Он явно затягивает, стараясь сохранить интригу и вызвать интерес, словно рассказывает сказку ребенку. Стиснув зубы, я уговариваю себя потерпеть. В конце концов, это единственный шанс узнать хоть что-нибудь.
— Они считали себя эдакими воинами добра, — продолжает Егор. — У них был свой пророк, якобы умевший видеть будущее. Ни за что не догадаетесь, чем они занимались. Есть предположения?
Прикрываю глаза, унимая поднимающуюся в груди волну гнева. Теней не видно, но они, конечно, рядом — прячутся среди деревьев, текут черными ручьями под лесным настилом. Подзуживают разорвать Егора на куски.
— Совсем никаких, — говорю.
— Вы бы все равно не догадались, — улыбается. — Пророк предвидел плохие события вроде изнасилований, терактов, массовых убийств и так далее. Они находили преступника до того, как он совершит преступление, и убивали. Как вам?
Хмурюсь:
— С одной стороны, звучит интересно. А с другой, чем они сами тогда отличались от этих преступников?
— Они считали, что несут бремя греха ради великого дела. Спорная ситуация, конечно. Это если принимать все всерьез и забыть, что мы говорим всего лишь о сумасшедших.
Молчу, распинывая мокрые листья.
— А дальше самое интересное, — усмехается Егор. — Со временем пророк, по всей видимости, поехал окончательно и узрел в своих видениях, что по воле хаоса придет на землю особенный ребенок, чтобы в этот самый хаос все и погрузить. Но придет не скоро, а через годы и годы, когда ни пророка, ни, возможно, его последователей уже не будет в живых. Знаете, что они тогда сделали?
— Не томите, — цокаю.
— Они нашли девочку, которая должна в будущем родить проклятого ребенка. Отобрали ее у родителей и убили их, чтобы не мешали. А потом закатили грандиозный ритуал, собираясь убить и ее тоже.

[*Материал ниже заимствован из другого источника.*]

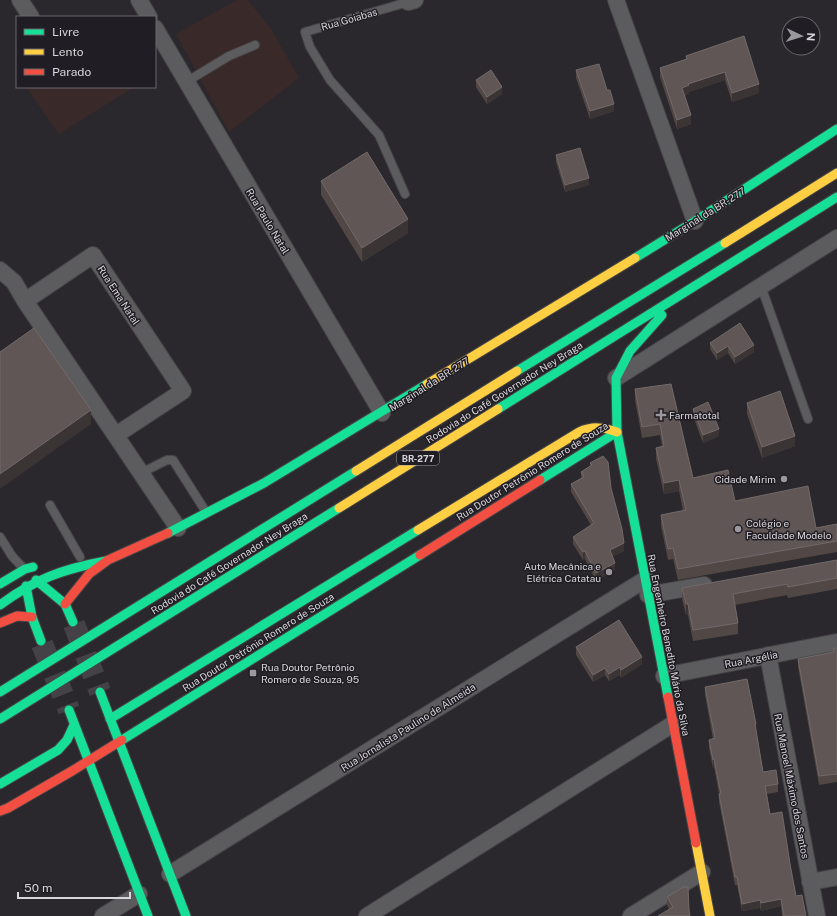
<svg xmlns="http://www.w3.org/2000/svg" width="837" height="916" font-family="'Public Sans',sans-serif">
<style>
.commercial{fill:#3a2929}
.lines{fill:none;stroke-linecap:round;stroke-linejoin:round}
.secondary-tunnel{stroke:#444246;stroke-width:22;stroke-dasharray:22 11;stroke-linecap:butt}
.lane-casing{stroke:#464547;stroke-width:10}
.street-casing{stroke:#464547;stroke-width:18}
.fast-casing{stroke:#464547;stroke-width:11}
.slow-casing{stroke:#464547;stroke-width:11}
.jam-casing{stroke:#464547;stroke-width:11}
.lane{stroke:#5c5b5d;stroke-width:8}
.street{stroke:#5c5b5d;stroke-width:16}
.fast{stroke:#16e098;stroke-width:9}
.slow{stroke:#ffcf43;stroke-width:9}
.jam{stroke:#f24e42;stroke-width:9}
.wall{fill:#514744}
.shaded-wall{fill:#3b3434}
.building{fill:#605655;stroke:#726a6a}
.poi-dot{fill:#9b999e;stroke:#211d24;stroke-width:1.5}
.labels{text-anchor:middle;dominant-baseline:central;stroke-width:3;stroke-linejoin:round;paint-order:stroke}
.shield{fill:#211d24;stroke:#a19ea4;stroke-width:1}
.shield-label{font-size:9px;font-weight:bold;fill:#d8d6db}
.street-label{font-size:10px;fill:#d8d6db;stroke:#211d24}
.poi-label{font-size:10px;fill:#d8d6db;stroke:#211d24;text-anchor:start}
</style>
<rect width="100%" height="100%" fill="#2a282c"/>
<path class="commercial" d="M 237,0 L 248,0 L 271,29 L 299,78 L 229,132 L 176,34 Z
M 26,87 L 134,87 L 59,134 Z"/>
<g class="lines">
<path class="secondary-tunnel" d="M 74,624 L 100,692
M 42,644 L 69,710"/>
<g class="lane-casing">
<path id="lane" d="M 186,82 L 229,56 L 255,45
M 405,194 L 379,135 L 330,80 L 310,47 L 305,32 L 408,2
M 761,286 L 808,419
M 141,473 L 167,460 L 173,460 L 206,512
M 50,505 L 80,557
M 0,537 L 12,556 L 24,569"/>
</g>
<g class="street-casing">
<path id="street" d="M 20,0 L 31,17
M 139,0 L 149,17
M 407,0 L 408,2 L 415,0
M 616,0 L 695,221
M 155,28 L 382,413
M 0,270 L 14,282 L 25,301 L 178,528
M 25,301 L 93,255 L 183,391 L 116,435
M 616,378 L 837,238
M 648,595 L 704,585
M 768,655 L 817,916
M 664,676 L 837,642
M 170,874 L 646,579
M 810,882 L 837,877
M 103,916 L 139,894
M 367,916 L 673,724
M 631,916 L 702,872"/>
</g>
<g class="fast-casing">
<path id="fast" d="M 635,258 L 695,221 L 837,129
M 517,371 L 725,243
M 616,378 L 617,432 L 668,697
M 616,378 L 630,351 L 662,315
M 498,409 L 837,197
M 540,480 L 617,432
M 168,533 L 264,483 L 427,384
M 36,580 L 65,604 L 73,622
M 0,584 L 25,569 L 33,567
M 26,586 L 32,617 L 41,641
M 0,605 C 35,579 63,569 106,561
M 0,692 L 356,471
M 100,692 L 186,916
M 69,710 L 148,916
M 0,719 L 339,508
M 110,719 L 418,530
M 122,740 L 420,555
M 0,784 L 58,750 L 67,740 L 74,725"/>
</g>
<g class="slow-casing">
<path id="slow" d="M 725,243 L 837,173
M 427,384 L 635,258
M 356,471 L 517,371
M 339,508 L 498,409
M 418,530 L 579,432 C 592,426 603,427 617,432
M 696,843 L 710,916"/>
</g>
<g class="jam-casing">
<path id="jam" d="M 420,555 L 540,480
M 65,604 L 89,574 L 108,560 L 168,533
M 0,623 L 17,616 L 32,617
M 668,697 L 696,843
M 0,811 L 8,808 L 72,771 L 122,740"/>
</g>
<use href="#lane" class="lane"/>
<use href="#street" class="street"/>
<use href="#fast" class="fast"/>
<use href="#slow" class="slow"/>
<use href="#jam" class="jam"/>
</g>
<path class="wall" d="M 744,36 L 759,93 L 732,102 L 725,80 L 689,92 L 689,94 L 684,96 L 691,124 L 677,129 L 660,77 L 660,68 L 686,59 L 686,56 Z
M 576,70 L 614,111 L 590,119 L 576,78 Z
M 476,80 L 502,94 L 487,104 L 476,87 Z
M 556,155 L 589,185 L 565,192 L 556,162 Z
M 321,181 L 408,233 L 362,262 L 321,195 Z
M 710,343 L 754,352 L 735,364 L 728,353 L 717,360 L 710,349 Z
M 671,384 L 693,478 L 735,501 L 816,528 L 837,524 L 837,552 L 678,580 L 673,559 L 668,560 L 661,526 L 661,515 L 683,511 L 679,491 L 664,494 L 656,459 L 656,448 L 662,446 L 660,435 L 642,438 L 635,400 L 635,389 Z
M 747,403 L 795,446 L 762,458 L 747,414 Z
M 693,409 L 719,436 L 703,443 L 693,416 Z
M 590,463 L 611,488 L 624,551 L 613,556 L 615,570 L 596,581 L 585,559 L 583,560 L 573,544 L 573,537 L 591,525 L 571,492 L 571,484 L 581,478 L 581,472 L 590,466 Z
M 837,560 L 837,589 L 788,598 L 787,595 L 735,605 L 738,623 L 738,634 L 693,641 L 688,615 L 686,615 L 682,599 L 682,588 Z
M 576,647 L 642,664 L 621,678 L 620,675 L 609,681 L 605,675 L 593,682 L 576,655 Z
M 837,648 L 837,782 L 819,785 L 798,667 L 798,659 L 833,652 L 833,649 Z
M 705,687 L 756,724 L 756,730 L 763,772 L 778,784 L 778,792 L 767,794 L 770,814 L 790,864 L 796,896 L 806,916 L 782,916 L 781,906 L 761,911 L 760,908 L 742,911 L 737,885 L 735,885 L 719,802 L 719,794 L 714,767 L 713,768 L 709,748 L 709,740 L 713,739 L 705,695 Z
M 667,897 L 689,910 L 669,909 L 667,905 Z"/>
<path class="shaded-wall" d="M 725,72 L 725,80 L 689,92 L 689,94 L 682,97 L 682,88 L 688,84 Z
M 759,84 L 759,93 L 732,102 L 732,93 Z
M 502,87 L 502,94 L 487,104 L 487,97 Z
M 614,104 L 614,111 L 590,119 L 590,111 Z
M 691,115 L 691,124 L 677,129 L 677,120 Z
M 589,178 L 589,185 L 565,192 L 565,185 Z
M 408,219 L 408,233 L 362,262 L 362,248 Z
M 754,345 L 754,352 L 735,364 L 735,357 Z
M 728,346 L 728,353 L 717,360 L 717,353 Z
M 91,410 L 91,424 L 0,489 L 0,474 Z
M 719,429 L 719,436 L 703,443 L 703,435 Z
M 795,436 L 795,446 L 762,458 L 762,447 Z
M 679,480 L 679,491 L 664,494 L 664,483 Z
M 624,543 L 624,551 L 610,558 L 610,550 Z
M 585,551 L 585,559 L 583,560 L 583,552 Z
M 615,563 L 615,570 L 596,581 L 596,573 Z
M 686,604 L 688,604 L 688,615 L 686,615 Z
M 642,657 L 642,664 L 621,678 L 621,670 Z
M 620,667 L 620,675 L 609,681 L 609,674 Z
M 605,668 L 605,675 L 593,682 L 593,675 Z
M 714,759 L 714,767 L 713,768 L 713,760 Z
M 781,899 L 781,906 L 761,911 L 761,903 Z
M 760,900 L 760,908 L 742,911 L 742,904 Z"/>
<path class="building" d="M 744,36 L 759,84 L 732,93 L 725,72 L 688,84 L 689,85 L 682,88 L 691,115 L 677,120 L 660,68 L 687,59 L 686,56 Z
M 599,64 L 607,90 L 610,90 L 614,104 L 590,111 L 576,70 Z
M 491,70 L 502,87 L 487,97 L 476,80 Z
M 580,148 L 589,178 L 565,185 L 556,155 Z
M 367,152 L 408,219 L 362,248 L 321,181 Z
M 740,323 L 754,345 L 735,357 L 728,346 L 717,353 L 710,343 Z
M 34,328 L 91,410 L 0,474 L 0,352 Z
M 671,384 L 693,478 L 728,470 L 735,501 L 808,486 L 816,528 L 837,524 L 837,541 L 678,569 L 673,548 L 668,549 L 661,515 L 686,510 L 679,480 L 664,483 L 656,448 L 664,446 L 660,424 L 642,427 L 635,389 Z
M 780,391 L 795,436 L 762,447 L 747,403 Z
M 708,402 L 719,429 L 703,435 L 693,409 Z
M 603,456 L 608,462 L 611,488 L 622,529 L 624,543 L 610,550 L 615,563 L 596,573 L 585,551 L 583,552 L 573,537 L 594,523 L 571,484 L 584,477 L 581,472 L 592,465 L 590,463 Z
M 837,560 L 837,578 L 788,587 L 787,584 L 733,594 L 738,623 L 693,630 L 688,604 L 686,604 L 682,588 Z
M 619,620 L 642,657 L 621,670 L 620,667 L 609,674 L 605,668 L 593,675 L 576,647 Z
M 837,648 L 837,774 L 819,776 L 798,659 L 834,652 L 833,649 Z
M 747,679 L 756,724 L 755,724 L 763,772 L 776,770 L 778,784 L 765,786 L 770,814 L 782,812 L 790,864 L 796,896 L 802,895 L 806,916 L 784,916 L 781,899 L 761,903 L 760,900 L 742,904 L 737,877 L 735,877 L 719,794 L 721,794 L 714,759 L 713,760 L 709,740 L 715,738 L 705,687 Z
M 683,887 L 688,887 L 689,910 L 690,916 L 658,916 L 673,907 L 667,897 Z"/>
<g class="poi-dot">
<path d="M659 409h4v4h4v4h-4v4h-4v-4h-4v-4h4z"/>
<circle cx="784" cy="479" r="4"/>
<circle cx="738" cy="529" r="4"/>
<circle cx="609" cy="572" r="4"/>
<rect x="249" y="669" width="8" height="8" rx="2"/>
</g>
<g class="labels">
<rect class="shield" x="397" y="451" width="42" height="14" rx="3"/>
<g class="shield-label">
<text x="418" y="458">BR-277</text>
</g>
<g class="street-label">
<text transform="translate(349 19) rotate(-16)">Rua Goiabas</text>
<text transform="translate(705 214) rotate(-32)">Marginal da BR-277</text>
<text transform="translate(268 221) rotate(59)">Rua Paulo Natal</text>
<text transform="translate(119 295) rotate(57)">Rua Ema Natal</text>
<text transform="translate(429 384) rotate(-32)">Marginal da BR-277</text>
<text transform="translate(504 392) rotate(-32)">Rodovia do Café Governador Ney Braga</text>
<text transform="translate(532 471) rotate(-32)">Rua Doutor Petrônio Romero de Souza</text>
<text transform="translate(229 563) rotate(-32)">Rodovia do Café Governador Ney Braga</text>
<text transform="translate(258 642) rotate(-32)">Rua Doutor Petrônio Romero de Souza</text>
<text transform="translate(669 645) rotate(79)">Rua Engenheiro Benedito Mário da Silva</text>
<text transform="translate(751 659) rotate(-11)">Rua Argélia</text>
<text transform="translate(408 727) rotate(-32)">Rua Jornalista Paulino de Almeida</text>
<text transform="translate(792 786) rotate(79)">Rua Manoel Máximo dos Santos</text>
</g>
<g class="poi-label">
<text x="669" y="415">Farmatotal</text>
<text x="776" y="479" text-anchor="end">Cidade Mirim</text>
<text x="746" y="523">Colégio e<tspan x="746" dy="12">Faculdade Modelo</tspan></text>
<text x="601" y="566" text-anchor="end">Auto Mecânica e<tspan x="601" dy="12">Elétrica Catatau</tspan></text>
<text x="261" y="667">Rua Doutor Petrônio<tspan x="261" dy="12">Romero de Souza, 95</tspan></text>
</g>
</g>
<rect x="16" y="16" width="140" height="72" fill="#211d24" stroke="#6a676d"/>
<rect x="24" y="29" width="20" height="6" fill="#16e098" stroke="#6a676d"/>
<text x="52" y="36" font-size="12" fill="#d8d6db">Livre</text>
<rect x="24" y="49" width="20" height="6" fill="#ffcf43" stroke="#6a676d"/>
<text x="52" y="56" font-size="12" fill="#d8d6db">Lento</text>
<rect x="24" y="69" width="20" height="6" fill="#f24e42" stroke="#6a676d"/>
<text x="52" y="76" font-size="12" fill="#d8d6db">Parado</text>
<g transform="translate(801 36) rotate(94)"><circle r="19" fill="#211d24" stroke="#6a676d"/>
<path d="M0-3L7 15L0 10L-7 15Z" fill="#9b999e"/>
<text y="-6" font-size="11" font-weight="bold" text-anchor="middle" fill="#d8d6db">N</text>
</g>
<path d="M18 892v6h112v-6" fill="none" stroke="#d8d6db" stroke-width="2"/>
<text x="24" y="892" font-size="12" fill="#d8d6db" stroke="#211d24" stroke-width="3" paint-order="stroke">50 m</text>
</svg>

К счастью, именно во время этого ритуала их и остановила полиция. Дальше, судя по вашему письму, вы уже знаете основное. А вот сейчас покажу, почему я захотел с вами увидеться именно в этом лесу.
Он неожиданно сворачивает с тропинки, уверенно шагая по хрустящим веткам. Удивленная, я семеню следом и начинаю жалеть, что согласилась на эту встречу. И без того хватает странностей.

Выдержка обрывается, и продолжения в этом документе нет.